I just bought an epson 7710 went through the the step to put Sublimation ink and my ink isn't coming out right. And it just got worse. Clean the nozzles and still nothing


----------



## webtrekker

Hi. Is it a brand new printer, or has it been used before you bought it?


----------



## TABOB

We are not telepathic 
What ink and what cartridges are you using?
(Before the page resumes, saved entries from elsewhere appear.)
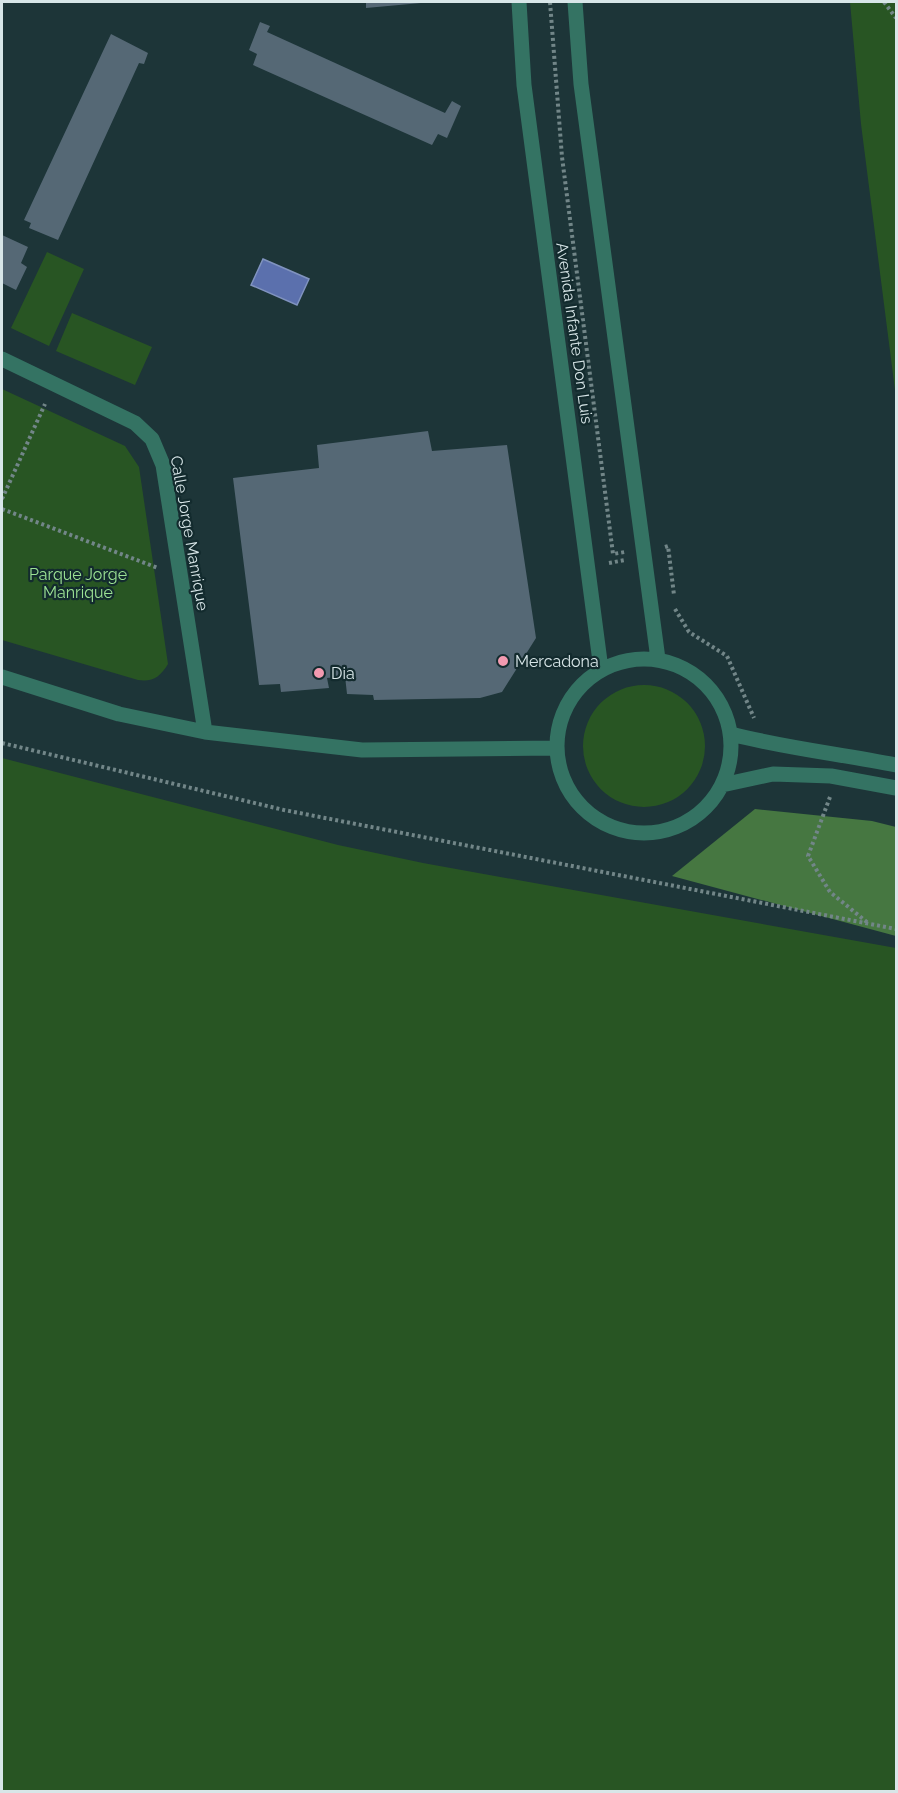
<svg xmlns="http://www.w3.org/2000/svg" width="898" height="1793" font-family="Raleway,sans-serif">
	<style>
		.green { fill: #285523 }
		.forest { fill: #467741 }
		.water { fill: #5b70ad; stroke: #8093bf; stroke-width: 1.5 }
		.building { fill: #556875 }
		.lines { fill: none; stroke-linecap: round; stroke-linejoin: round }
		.path { stroke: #728688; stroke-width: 4; stroke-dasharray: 3 3; stroke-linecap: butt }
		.minor { stroke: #347363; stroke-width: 15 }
		.poi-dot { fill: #f29ab0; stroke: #132b2e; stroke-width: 2 }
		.labels { text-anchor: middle; stroke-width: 4.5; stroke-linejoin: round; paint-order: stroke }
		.street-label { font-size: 16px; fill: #d8e6e8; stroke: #132b2e }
		.park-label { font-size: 16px; fill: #9ce294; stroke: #132b2e }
		.poi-label { font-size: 16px; fill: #d8e6e8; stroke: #132b2e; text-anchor: start }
	</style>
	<rect width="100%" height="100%" fill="#1d3538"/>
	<path class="green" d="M850,2H896V398L861,124Z
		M47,252L84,269L49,346L11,328Z
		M72,313L152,347L135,385L56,351Z
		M2,389L125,446L139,467L168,664C160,677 153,682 138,680L2,640Z
		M583 746a61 61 0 1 1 122 0a61 61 0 1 1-122 0Z
		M2,758L338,845L423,863L896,948V1791H2Z"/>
	<path class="forest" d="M755,809L872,821L896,827V936L672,876Z"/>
	<path class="water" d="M263,259L309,279L297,305L251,285Z"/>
	<path class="building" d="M366,2H420L421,3L366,8Z
		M260,22L270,26L267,32L445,113L452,101L461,106L447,138L438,134L432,145L253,65L257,54L249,50Z
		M111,34L148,53L144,64L139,63L58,240L29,228L31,223L24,220Z
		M2,235L28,247L21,263L27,267L16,290L2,283Z
		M428,431L432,451L507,445L536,638L502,692L480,698L374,700L373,695L347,694L345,676L327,678L329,688L281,692L280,684L259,685L233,478L319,468L317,445Z"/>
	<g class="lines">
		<path class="path" d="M550,2L562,157L613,554L625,552
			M884,2L896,18
			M2,499L45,404
			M2,509L158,568
			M665,547L668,546L674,595
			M609,563L625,560
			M675,609L689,632L727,656L754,718
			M2,743L284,810L896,929
			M830,797L808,856L830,892L868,923"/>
		<path class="minor" d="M519,2L524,85L601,669
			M575,2L581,84L658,659
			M2,359L135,423L152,439L163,465L205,732
			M557 746a87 87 0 1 1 174 0a87 87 0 1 1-174 0Z
			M2,677L119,714L205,732L362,750L556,748
			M731,734C785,748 841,754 896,765
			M722,785L773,774L831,776L896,788"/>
	</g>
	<g class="poi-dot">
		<circle cx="503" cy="661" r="6"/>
		<circle cx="319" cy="673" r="6"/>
	</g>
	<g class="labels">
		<g class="street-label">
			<text transform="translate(575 333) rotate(82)" y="6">Avenida Infante Don Luis</text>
			<text transform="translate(190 533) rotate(80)" y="6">Calle Jorge Manrique</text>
		</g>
		<g class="park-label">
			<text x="78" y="580">Parque Jorge<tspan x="78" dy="18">Manrique</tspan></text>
		</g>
		<g class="poi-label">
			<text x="515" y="667">Mercadona</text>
			<text x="331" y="679">Dia</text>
		</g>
	</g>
	<rect width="898" height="1793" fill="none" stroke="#d8e6e8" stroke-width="6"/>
</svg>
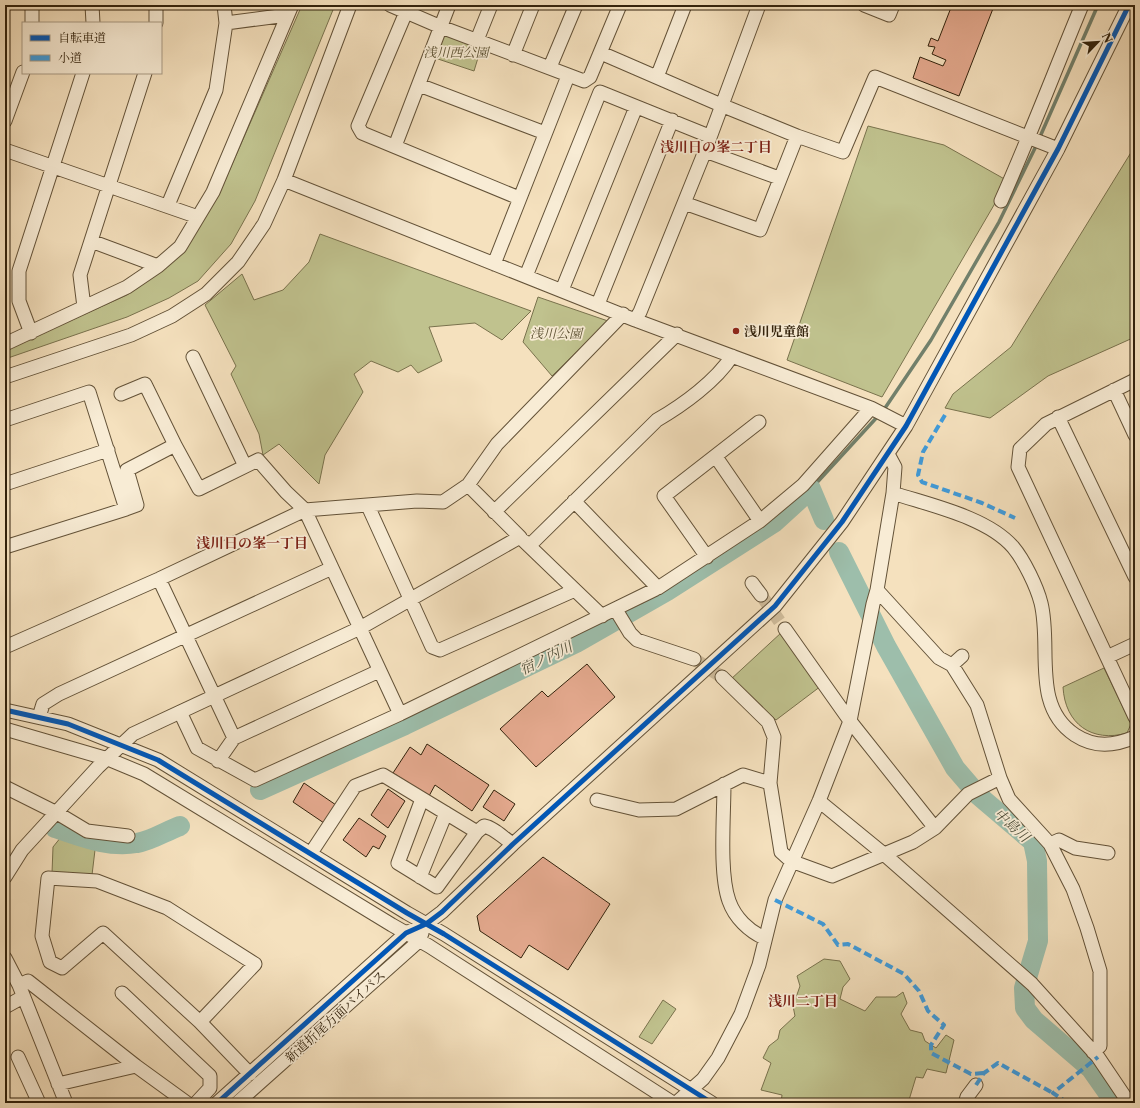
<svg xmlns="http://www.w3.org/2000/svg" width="1140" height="1108" font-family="'Libre Caslon Text','Noto Serif JP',serif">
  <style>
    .green { fill: #c0c28e; stroke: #79724d }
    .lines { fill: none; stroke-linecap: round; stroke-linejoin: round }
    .stream { stroke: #72806b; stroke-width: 3.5 }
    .river { stroke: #9dbeab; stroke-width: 20 }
    .building { fill: #e4a98e; stroke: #32220c }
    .minor-tunnel { stroke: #cebb9a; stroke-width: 13; stroke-dasharray: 13 6; stroke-linecap: butt }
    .minor-casing { stroke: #635238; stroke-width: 15 }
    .minor { stroke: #f8ecd5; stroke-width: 13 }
    .quiet { stroke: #3e9cde; stroke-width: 4; stroke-dasharray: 8 4; stroke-linecap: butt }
    .cycleway-casing { stroke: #f8ecd5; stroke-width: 8 }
    .cycleway { stroke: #0057b8; stroke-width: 5 }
    .poi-dot { fill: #8f2418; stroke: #f8ecd5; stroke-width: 1.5 }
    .labels { text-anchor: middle; stroke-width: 3.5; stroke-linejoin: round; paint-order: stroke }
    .park-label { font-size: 13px; font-style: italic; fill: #5d5233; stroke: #f8ecd5 }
    .poi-label { font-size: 13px; font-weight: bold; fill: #32220c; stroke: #f8ecd5; text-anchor: start }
    .street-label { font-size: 13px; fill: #32220c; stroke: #f8ecd5 }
    .neighbourhood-label { font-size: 14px; font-weight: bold; fill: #7a1f14; stroke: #f8ecd5 }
    .water-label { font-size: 14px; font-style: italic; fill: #52513c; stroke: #f8ecd5 }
  </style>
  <rect width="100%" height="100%" fill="#f5e1be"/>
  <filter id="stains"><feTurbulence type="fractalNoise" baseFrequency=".005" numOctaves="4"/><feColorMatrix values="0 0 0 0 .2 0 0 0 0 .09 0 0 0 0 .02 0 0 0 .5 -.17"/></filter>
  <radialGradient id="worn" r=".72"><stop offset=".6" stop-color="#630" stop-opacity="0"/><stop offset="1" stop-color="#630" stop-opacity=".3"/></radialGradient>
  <path class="green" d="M302,5h33l-80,196 -24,43 -33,37 -29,17 -42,19 -122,42v-9l122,-55 26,-18 36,-35 30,-48z
    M445,33l36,15 -7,23 -39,-13z
    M868,126l76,19 64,36 -126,216 -95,-37z
    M1135,146v191l-87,39 -58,42 -45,-10 8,-14 58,-47z
    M320,234l211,77 -29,29 -27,-17 -46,4 13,34 -24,12 -7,-8 -13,7 -27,-11 -17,13 9,18 -38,63 -6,29 -40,-40 -16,11 -4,-21 -28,-60 5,-8 -31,-61 37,-31 12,26 29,-10 26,-28z
    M538,297l70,24 -56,55 -29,-34z
    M782,632l39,54 -45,34 -46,-40z
    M1104,668l27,56 -4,9c-35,10 -62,-9 -64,-46z
    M61,837l34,13 -3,25 -40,-2 1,-26z
    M824,959l16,2 10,18 -7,8 -3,12 25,12 11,-14h20l7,-5 4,11 -6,11 9,16 12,3 3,8 11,7 10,-13 8,5 -8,33 -19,-4 -4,9 -7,-1 -7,23 7,3h-135l1,-8 -21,-5 10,-27 -8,-5 6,-12 9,-7 2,-9 15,-14 -2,-10 7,-20 -3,-10z
    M663,1000l13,9 -24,35 -13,-7z"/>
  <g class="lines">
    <path class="stream" d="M1039,139l59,-134
      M883,411l48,-71 68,-118 38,-78
      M811,489l68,-74"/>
    <path class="river" d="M839,552l47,94 69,122 24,28 54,46 4,19 1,80 -14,47 1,20 9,12 57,49 24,34
      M260,790l145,-65 171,-82 91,-52 108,-69 36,-33 13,31
      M55,828c27,9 53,20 82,15 14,-2 29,-12 43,-17"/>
  </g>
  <path class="building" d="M952,5h46l-1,2 -3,-1 -35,90 -46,-18 7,-21 23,9 3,-6 -14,-6 3,-7 -7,-1 3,-8 7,3z
    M587,664l28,33 -79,70 -36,-38 42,-38 6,6z
    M427,744l62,41 -17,26 -37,-26 -6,11 -36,-23 17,-26 11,8z
    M304,783l32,22 -12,18 -31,-21z
    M388,789l17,12 -17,27 -17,-13z
    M494,790l21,14 -11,17 -21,-14z
    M359,818l27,18 -7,13 -6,-3 -7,11 -23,-17z
    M543,857l67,47 -42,66 -39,-25 -8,13 -41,-27 -3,-15z"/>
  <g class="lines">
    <path class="minor-tunnel" d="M761,595l24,34
      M694,659l28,18"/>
    <g class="minor-casing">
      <path id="minor" d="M92,5l1,18
        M390,5l51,22 143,54 6,-4 30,-72
        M409,5l-51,121 4,7 157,65
        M864,5l25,10 4,-10
        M32,23v-18
        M156,23v-18
        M226,23l61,-8
        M477,40l14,-35
        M601,53l120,52 76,31 -37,94 -76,-27
        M513,55l20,-50
        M550,67l26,-62
        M657,77l28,-72
        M419,85l126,48
        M5,121l18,-49
        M797,136l46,16 32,-75 183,72
        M395,146l54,-141
        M5,150l193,67
        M705,151l74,27
        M284,180l351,140 236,88 35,18
        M1001,201c29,-65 54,-131 81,-196
        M168,205l48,-115 10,-67 -2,-18
        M91,241l67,25
        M494,264l74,-188
        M526,276l74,-184 109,44
        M562,290l74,-183
        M598,304l74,-184
        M84,307l-4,-32 65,-202
        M635,320l5,-8 65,-161 54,-146
        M31,333l-12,-32v-30l64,-198
        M5,344l122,-57 31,-21 22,-19 33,-55 79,-187
        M193,357l52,109
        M5,377l126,-42 41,-19 34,-22 32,-32 26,-38 20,-44 66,-175
        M1135,380l-89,44 -26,25 -2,18 117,250
        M1114,390l21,45
        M121,394l24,-10 30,61
        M1058,417l77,160
        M5,420l84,-28 37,117 -121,38
        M716,457l44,64
        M5,484l103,-34
        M893,493c36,12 94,24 120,54 11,13 24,40 28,56 11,44 -10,103 34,132 20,13 39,11 60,2
        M574,501l84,87
        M368,506l64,141 8,3 135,-60
        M126,509l11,-4 -10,-35 48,-25 24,44 59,-29 28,32 19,18 95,204
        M494,512l183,-178
        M524,541l78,75
        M529,546l128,-126c26,-15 59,-39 75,-64
        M707,557l-43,-61 95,-74
        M159,579l75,159
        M752,583l9,12
        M616,610l14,23 7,7 57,19
        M785,629l65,92 85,107 33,-34 32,-16 -23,-73 -25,-40 -13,-7 -62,-68
        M5,647l154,-68 146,-69 112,-9 26,1 25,-17 29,-41 126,-130
        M1107,657l28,-13
        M952,665l10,-9
        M722,677l46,45 6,15 -4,46 11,69 10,9 41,15 81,-34 22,-14
        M5,710l63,14 90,36 249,153 37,21 268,169
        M180,712l17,36 58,32 145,-66 258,-126 102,-67 43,-36 68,-77
        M39,717l4,-13 16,-10 273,-126
        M5,729l103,30 36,15 248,151 37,21 244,157
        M218,761l16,-23 145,-67
        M1000,778l9,21 41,45 23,45 14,39 13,43v75l-7,6
        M724,784c0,32 -5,89 5,117 6,17 20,30 35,37
        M5,787l52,26 30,18 41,5
        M422,799l-24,64 39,24 40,-55
        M597,800l42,10 37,-1 67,-34 27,8
        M819,801l66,54 147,129 66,73 31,46
        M1050,844l9,-4 16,8 33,5
        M311,853l44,-67 28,-11 94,57 7,-6c11,2 19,12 29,18
        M5,877l17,-27 76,-83 35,-33 227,-106 160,-91 -52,-52
        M420,877l26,-64
        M5,958l14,27 47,118
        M19,985l9,-4 108,85 51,37
        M122,993l88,83v12l-14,15
        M5,1007l18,-10
        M200,1022l55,-58 -88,-56 -70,-27 -49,-3 -6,58 8,26 12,6 41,-35 97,89 50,52
        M18,1057l21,46
        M58,1084l78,-18
        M217,1103l189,-170 20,-9 16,-12 71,-68 262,-238 67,-84 64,-96 152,-277 71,-144
        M237,1103l182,-162 3,-8
        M676,1103l27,-24 15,-21 23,-44 18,-49 16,-65 44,-99 31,-80 23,-117 4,-14 16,-97 2,-26 -7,-13
        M965,1103l2,-6 9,-12"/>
    </g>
    <use href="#minor" class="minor"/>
    <path class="quiet" d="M945,415l-22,37 -5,23 4,7 60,21 33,15
      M775,900l48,24 15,21 10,-1 56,30 15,17 9,20 16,14 -13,20v8l40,21 13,-1
      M976,1085l8,-12 14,-10 55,30
      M1068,1103l-15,-10 45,-36"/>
    <g class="cycleway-casing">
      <path id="cycleway" d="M5,710l63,14 90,36 249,153 37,21 268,169
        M217,1103l189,-170 20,-9 16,-12 71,-68 262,-238 67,-84 64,-96 152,-277 71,-144"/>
    </g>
    <use href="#cycleway" class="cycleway"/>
  </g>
  <circle class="poi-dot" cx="736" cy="331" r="4"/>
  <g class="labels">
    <g class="park-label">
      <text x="456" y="57">浅川西公園</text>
      <text x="556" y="338">浅川公園</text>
    </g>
    <g class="poi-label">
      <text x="744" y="336">浅川児童館</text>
    </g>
    <g class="street-label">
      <text transform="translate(335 1016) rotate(-42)" y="5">新道折尾方面バイパス</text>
    </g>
    <g class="neighbourhood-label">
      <text x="716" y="152">浅川日の峯二丁目</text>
      <text x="252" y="548">浅川日の峯一丁目</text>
      <text x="803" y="1006">浅川二丁目</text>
    </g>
    <g class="water-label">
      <text transform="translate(546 658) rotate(-26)" y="5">宿ノ内川</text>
      <text transform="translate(1012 825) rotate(42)" y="5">中島川</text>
    </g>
  </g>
  <rect width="1140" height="1108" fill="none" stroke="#f5e1be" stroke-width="20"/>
  <rect x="6" y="6" width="1128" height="1096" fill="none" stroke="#32220c" stroke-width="2"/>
  <rect x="10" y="10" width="1120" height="1088" fill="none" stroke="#32220c"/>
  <rect x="22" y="22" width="140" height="52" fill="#f8ecd5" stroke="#a99b85"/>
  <rect x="30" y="35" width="20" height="6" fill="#0057b8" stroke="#a99b85"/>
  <text x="58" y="42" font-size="12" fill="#32220c">自転車道</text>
  <rect x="30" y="55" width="20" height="6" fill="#3e9cde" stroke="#a99b85"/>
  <text x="58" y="62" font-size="12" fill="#32220c">小道</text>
  <g transform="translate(1098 42) rotate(65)" stroke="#f8ecd5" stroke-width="3" paint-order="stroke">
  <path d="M0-3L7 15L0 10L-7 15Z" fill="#32220c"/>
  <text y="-6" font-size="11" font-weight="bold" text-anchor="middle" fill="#32220c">N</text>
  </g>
  <rect width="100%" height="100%" filter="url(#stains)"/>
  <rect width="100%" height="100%" fill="url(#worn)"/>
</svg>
Did you try printing something (ideally a nozzle check) before switching to sublimation?
If not, chances are the print-head was already clogged and may not be recoverable at this stage.


----------



## into the T

yup, not many new 7710's left out there

if you bought used did you get a test print before purchasing?


----------



## Aply123

Clean it with original ink 
Perhaps sublimation ink are old in storage 
Becarful to use them..


----------



## petridish

do you like it?! I was also thinking about buying one, however someone told me that it is not that good


----------



## Gizmogirl256

petridish said:


> do you like it?! I was also thinking about buying one, however someone told me that it is not that good


I picked up a new 7720 and like it but that was only -after- going through hell with my ink profiles and Epson software drivers. Seems that Epson has some "issues" with their drivers on a Mac. That being said, I'm getting amazing results now.


----------



## jflores0002

Lisa1436 said:


> I just bought an epson 7710 went through the the step to put Sublimation ink and my ink isn't coming out right. And it just got worse. Clean the nozzles and still


----------



## jflores0002

Looks like your print head needs some serious CPR. Try the wet paper towel trick. If that doesn't help then take the head off (There's videos on how to) and squeeze some solution (using syringe and rubber tube) thru them nozzles. I Use 4:1 solution of windex and 95% isopropyl alcohol with windex being the 4 and alcohol the 1.


----------